> _Given records_
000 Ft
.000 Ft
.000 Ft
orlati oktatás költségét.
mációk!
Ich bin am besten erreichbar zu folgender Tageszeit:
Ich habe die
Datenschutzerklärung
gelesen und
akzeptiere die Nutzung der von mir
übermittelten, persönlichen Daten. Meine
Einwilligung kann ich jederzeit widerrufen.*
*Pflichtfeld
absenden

> _Task description_
Given the records above, restate word for word only the lines starting at the one with "orlati oktatás költségét." and ending at the one with "Einwilligung kann ich jederzeit widerrufen.*".

> _Response_
orlati oktatás költségét.
mációk!
Ich bin am besten erreichbar zu folgender Tageszeit:
Ich habe die
Datenschutzerklärung
gelesen und
akzeptiere die Nutzung der von mir
übermittelten, persönlichen Daten. Meine
Einwilligung kann ich jederzeit widerrufen.*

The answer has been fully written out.